Recently practice writing crawler, originally climbed a few mm chart to do the test, but climbed to dozens of pieces of time will return 403 error, this is the site server found, I was blocked.

Therefore, you need to use proxy IP. In order to facilitate later use, I intend to write an automatic crawling IP agent crawler, is so-called, Ax, after reading High school again work!

First look at the results of the operation:

  

  function returns a list

Talk less, put the code out:

  

#-*-coding:utf-8-*-ImportUrllibImportUrllib2ImportReImport Time#obtain some IP and port for spider from a site,xicidaili.com.classObtainproxy:def __init__(Self,region ='Domestic General'): Self.region= {'Domestic General':'nt/','Domestic High Stealth':'nn/','Foreign General':'wt/','Foreign High Stealth':'wn/','SOCKS':'qq/'} self.url='http://www.xicidaili.com/'+Self.region[region] Self.header={} self.header['user-agent'] ='mozilla/5.0 (Windows NT 6.1; WOW64) applewebkit/537.36 (khtml, like Gecko) chrome/31.0.1650.63 safari/537.36'    defGet_prpxy (self): req= Urllib2. Request (self.url,headers =self.header) Resp=Urllib2.urlopen (req) content=resp.read () self.get_ip= Re.findall (r'(\d+\.\d+\.\d+\.\d+) </td>\s*<td> (\d+) </td>', content) Self.pro_list= []         foreachinchSelf.get_ip:a_info= Each[0] +':'+ each[1] Self.pro_list.append (a_info)returnself.pro_listdefSave_pro_info (self): with open ('Proxy','W') as F: foreachinchSelf.get_ip:a_info= Each[0] +':'+ each[1] +'\ n'f.writelines (a_info)if __name__=='__main__': Proxy=Obtainproxy ()PrintProxy.get_prpxy ()

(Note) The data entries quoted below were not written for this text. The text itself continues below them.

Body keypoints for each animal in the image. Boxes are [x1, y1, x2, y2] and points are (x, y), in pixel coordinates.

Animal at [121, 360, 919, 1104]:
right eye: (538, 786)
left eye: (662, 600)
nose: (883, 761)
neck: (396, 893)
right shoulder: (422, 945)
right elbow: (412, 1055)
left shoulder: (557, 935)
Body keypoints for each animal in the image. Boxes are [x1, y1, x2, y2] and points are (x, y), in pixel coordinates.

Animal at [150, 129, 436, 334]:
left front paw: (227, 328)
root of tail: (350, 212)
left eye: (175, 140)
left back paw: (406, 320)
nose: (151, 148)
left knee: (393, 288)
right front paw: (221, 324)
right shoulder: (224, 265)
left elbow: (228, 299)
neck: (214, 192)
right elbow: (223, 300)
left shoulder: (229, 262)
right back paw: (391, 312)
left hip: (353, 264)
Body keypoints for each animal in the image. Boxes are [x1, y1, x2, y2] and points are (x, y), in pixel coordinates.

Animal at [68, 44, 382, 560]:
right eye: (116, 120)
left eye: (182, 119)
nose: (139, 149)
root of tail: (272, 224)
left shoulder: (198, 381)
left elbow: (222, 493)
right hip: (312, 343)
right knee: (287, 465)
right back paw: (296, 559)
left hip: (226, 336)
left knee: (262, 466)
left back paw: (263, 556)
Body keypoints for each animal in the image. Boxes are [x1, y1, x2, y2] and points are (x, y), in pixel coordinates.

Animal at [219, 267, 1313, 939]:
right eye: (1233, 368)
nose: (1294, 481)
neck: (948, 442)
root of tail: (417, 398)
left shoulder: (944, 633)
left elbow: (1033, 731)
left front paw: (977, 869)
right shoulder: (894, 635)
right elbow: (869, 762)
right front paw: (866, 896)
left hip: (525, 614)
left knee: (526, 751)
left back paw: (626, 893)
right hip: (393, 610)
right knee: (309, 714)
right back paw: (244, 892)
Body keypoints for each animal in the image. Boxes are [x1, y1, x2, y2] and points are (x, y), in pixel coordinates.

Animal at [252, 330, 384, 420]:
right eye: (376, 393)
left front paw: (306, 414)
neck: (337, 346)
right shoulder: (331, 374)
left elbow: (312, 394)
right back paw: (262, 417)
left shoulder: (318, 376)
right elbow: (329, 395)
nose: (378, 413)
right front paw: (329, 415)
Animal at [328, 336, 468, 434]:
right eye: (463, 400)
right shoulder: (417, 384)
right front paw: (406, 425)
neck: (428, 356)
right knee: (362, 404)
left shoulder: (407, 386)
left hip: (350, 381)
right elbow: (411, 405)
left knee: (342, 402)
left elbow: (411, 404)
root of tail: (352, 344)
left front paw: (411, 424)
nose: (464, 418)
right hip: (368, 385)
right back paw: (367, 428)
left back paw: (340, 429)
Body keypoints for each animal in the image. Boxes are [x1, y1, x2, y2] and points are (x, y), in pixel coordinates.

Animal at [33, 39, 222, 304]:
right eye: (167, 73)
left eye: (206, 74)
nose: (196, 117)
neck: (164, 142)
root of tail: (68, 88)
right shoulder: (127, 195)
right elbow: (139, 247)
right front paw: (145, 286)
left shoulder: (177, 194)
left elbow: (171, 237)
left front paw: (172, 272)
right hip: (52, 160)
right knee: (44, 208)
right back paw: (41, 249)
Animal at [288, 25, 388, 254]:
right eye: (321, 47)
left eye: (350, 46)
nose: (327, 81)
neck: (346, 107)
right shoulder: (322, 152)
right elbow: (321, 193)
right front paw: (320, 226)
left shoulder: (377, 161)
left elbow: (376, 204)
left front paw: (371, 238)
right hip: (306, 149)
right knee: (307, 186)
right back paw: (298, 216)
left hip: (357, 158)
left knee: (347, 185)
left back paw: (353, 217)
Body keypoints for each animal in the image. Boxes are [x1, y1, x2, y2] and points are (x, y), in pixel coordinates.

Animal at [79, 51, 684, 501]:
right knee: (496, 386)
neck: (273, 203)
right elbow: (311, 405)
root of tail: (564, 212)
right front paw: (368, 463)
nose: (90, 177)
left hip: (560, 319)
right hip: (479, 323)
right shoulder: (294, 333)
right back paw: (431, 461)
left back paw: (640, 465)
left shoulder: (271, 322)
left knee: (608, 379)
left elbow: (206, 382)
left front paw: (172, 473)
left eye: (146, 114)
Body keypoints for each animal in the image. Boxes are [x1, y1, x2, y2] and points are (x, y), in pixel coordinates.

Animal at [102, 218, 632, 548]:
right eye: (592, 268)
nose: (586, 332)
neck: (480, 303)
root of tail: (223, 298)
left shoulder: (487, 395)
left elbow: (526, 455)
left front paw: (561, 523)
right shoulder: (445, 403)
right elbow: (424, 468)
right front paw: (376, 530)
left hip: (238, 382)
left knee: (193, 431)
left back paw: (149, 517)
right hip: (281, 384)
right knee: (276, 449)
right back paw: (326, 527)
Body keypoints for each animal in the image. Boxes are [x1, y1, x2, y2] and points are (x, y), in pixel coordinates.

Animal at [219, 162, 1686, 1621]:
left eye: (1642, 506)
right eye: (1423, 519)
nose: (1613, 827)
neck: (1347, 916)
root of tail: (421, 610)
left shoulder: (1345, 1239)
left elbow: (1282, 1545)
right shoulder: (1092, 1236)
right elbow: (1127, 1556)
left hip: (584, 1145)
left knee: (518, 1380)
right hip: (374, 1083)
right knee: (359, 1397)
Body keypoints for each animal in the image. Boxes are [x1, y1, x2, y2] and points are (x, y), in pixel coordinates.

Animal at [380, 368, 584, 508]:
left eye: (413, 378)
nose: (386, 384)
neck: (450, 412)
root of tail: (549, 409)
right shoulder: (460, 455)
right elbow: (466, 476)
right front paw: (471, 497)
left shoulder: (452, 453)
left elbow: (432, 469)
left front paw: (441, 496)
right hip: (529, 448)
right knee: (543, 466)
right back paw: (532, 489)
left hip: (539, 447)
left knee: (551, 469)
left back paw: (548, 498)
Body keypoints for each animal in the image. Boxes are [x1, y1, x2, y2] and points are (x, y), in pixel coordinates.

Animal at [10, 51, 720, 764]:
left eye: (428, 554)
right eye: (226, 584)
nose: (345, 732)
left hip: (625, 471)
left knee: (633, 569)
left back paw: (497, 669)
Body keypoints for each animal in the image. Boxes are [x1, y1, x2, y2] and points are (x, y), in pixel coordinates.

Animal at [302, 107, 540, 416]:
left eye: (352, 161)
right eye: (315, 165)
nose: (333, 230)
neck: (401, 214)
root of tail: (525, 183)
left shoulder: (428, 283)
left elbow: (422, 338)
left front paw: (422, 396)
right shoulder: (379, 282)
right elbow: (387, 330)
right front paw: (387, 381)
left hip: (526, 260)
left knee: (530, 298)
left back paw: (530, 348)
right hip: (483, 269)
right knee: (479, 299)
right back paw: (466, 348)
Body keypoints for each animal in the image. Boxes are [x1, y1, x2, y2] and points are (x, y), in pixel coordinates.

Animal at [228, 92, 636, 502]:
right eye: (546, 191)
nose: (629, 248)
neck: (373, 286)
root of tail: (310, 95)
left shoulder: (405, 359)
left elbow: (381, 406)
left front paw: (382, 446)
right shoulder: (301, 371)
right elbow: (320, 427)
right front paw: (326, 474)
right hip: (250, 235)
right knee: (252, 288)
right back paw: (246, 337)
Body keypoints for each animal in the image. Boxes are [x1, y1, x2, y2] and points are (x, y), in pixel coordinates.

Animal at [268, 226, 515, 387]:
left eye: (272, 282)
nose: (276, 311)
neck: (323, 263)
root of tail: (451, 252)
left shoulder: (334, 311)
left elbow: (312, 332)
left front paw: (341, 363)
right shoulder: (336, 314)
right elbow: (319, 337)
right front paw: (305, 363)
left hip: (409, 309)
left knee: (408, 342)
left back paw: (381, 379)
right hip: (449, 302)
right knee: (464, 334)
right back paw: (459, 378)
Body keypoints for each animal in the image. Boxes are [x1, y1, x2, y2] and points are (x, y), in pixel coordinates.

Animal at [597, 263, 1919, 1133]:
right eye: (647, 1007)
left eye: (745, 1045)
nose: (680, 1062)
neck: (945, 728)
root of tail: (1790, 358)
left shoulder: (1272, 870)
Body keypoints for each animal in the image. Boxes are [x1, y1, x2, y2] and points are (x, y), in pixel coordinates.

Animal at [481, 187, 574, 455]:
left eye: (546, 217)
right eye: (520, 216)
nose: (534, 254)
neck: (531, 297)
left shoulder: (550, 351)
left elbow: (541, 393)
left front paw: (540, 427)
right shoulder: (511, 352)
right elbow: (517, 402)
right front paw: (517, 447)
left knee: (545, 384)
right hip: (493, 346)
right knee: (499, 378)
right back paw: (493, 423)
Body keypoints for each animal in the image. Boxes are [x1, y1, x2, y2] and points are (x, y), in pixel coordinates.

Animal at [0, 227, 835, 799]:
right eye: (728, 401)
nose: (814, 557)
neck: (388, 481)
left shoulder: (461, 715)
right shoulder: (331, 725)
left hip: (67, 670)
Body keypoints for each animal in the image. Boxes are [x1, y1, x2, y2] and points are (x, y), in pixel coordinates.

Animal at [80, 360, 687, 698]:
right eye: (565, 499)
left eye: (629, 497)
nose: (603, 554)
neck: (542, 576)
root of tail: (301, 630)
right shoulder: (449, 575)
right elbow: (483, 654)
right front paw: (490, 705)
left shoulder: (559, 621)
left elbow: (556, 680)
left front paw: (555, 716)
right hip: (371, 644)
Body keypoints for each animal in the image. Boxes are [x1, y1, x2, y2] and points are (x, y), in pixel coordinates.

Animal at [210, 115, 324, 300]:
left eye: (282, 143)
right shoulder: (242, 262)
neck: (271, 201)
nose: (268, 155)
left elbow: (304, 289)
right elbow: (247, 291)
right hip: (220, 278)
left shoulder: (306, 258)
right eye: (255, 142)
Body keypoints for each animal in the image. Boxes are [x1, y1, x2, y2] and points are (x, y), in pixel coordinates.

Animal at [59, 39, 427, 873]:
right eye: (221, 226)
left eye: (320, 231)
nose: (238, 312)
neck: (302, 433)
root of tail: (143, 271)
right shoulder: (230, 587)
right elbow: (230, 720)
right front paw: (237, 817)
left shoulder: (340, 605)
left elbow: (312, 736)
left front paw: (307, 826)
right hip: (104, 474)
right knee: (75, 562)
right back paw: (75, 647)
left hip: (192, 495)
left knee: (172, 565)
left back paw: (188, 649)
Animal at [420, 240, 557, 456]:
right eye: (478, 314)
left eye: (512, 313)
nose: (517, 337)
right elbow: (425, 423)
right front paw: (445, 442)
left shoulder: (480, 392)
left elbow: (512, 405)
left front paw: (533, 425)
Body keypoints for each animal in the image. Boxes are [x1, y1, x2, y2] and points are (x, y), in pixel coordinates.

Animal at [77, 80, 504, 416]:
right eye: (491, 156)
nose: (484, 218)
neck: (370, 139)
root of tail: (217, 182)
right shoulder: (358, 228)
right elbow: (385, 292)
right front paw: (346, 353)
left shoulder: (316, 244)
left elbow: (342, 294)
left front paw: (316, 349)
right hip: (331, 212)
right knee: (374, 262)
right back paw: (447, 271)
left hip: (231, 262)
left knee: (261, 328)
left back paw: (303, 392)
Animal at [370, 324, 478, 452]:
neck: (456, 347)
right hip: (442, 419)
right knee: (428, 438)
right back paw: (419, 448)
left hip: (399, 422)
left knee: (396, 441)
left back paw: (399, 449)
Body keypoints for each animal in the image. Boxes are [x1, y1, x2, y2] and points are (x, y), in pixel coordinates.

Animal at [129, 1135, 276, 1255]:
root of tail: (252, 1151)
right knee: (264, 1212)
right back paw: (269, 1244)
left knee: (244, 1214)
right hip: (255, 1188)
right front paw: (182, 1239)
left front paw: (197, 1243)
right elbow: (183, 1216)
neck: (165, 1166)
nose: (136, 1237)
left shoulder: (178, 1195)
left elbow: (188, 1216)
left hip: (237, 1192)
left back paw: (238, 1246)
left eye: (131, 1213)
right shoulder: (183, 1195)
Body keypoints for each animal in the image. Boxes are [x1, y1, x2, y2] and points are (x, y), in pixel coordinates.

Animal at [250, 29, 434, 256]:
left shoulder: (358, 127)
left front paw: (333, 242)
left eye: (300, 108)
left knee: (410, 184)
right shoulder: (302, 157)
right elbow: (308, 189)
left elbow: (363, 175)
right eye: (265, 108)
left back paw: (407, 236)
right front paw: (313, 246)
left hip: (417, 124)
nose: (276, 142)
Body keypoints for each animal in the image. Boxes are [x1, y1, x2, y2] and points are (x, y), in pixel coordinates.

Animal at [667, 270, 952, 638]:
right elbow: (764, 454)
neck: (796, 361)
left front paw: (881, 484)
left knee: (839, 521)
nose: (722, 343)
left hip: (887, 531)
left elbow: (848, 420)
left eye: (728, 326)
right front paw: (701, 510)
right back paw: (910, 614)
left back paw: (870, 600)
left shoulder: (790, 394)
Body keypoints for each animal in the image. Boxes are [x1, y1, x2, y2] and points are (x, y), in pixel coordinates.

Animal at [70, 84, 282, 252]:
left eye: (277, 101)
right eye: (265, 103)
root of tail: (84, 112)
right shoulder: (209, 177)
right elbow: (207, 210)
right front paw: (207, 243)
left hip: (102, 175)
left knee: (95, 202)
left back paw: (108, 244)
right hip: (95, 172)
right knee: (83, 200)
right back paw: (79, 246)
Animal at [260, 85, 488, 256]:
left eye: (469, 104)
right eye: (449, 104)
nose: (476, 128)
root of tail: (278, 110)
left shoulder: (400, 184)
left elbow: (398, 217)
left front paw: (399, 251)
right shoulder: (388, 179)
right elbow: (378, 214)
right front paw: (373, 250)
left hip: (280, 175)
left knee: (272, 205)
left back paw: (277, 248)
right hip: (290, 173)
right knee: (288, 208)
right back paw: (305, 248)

This thing is still very good.

  

Python Get IP Proxy list crawler

Related Article

Contact Us

The content source of this page is from Internet, which doesn't represent Alibaba Cloud's opinion; products and services mentioned on that page don't have any relationship with Alibaba Cloud. If the content of the page makes you feel confusing, please write us an email, we will handle the problem within 5 days after receiving your email.

If you find any instances of plagiarism from the community, please send an email to: info-contact@alibabacloud.com and provide relevant evidence. A staff member will contact you within 5 working days.

A Free Trial That Lets You Build Big!

Start building with 50+ products and up to 12 months usage for Elastic Compute Service

  • Sales Support

    1 on 1 presale consultation

  • After-Sales Support

    24/7 Technical Support 6 Free Tickets per Quarter Faster Response

  • Alibaba Cloud offers highly flexible support services tailored to meet your exact needs.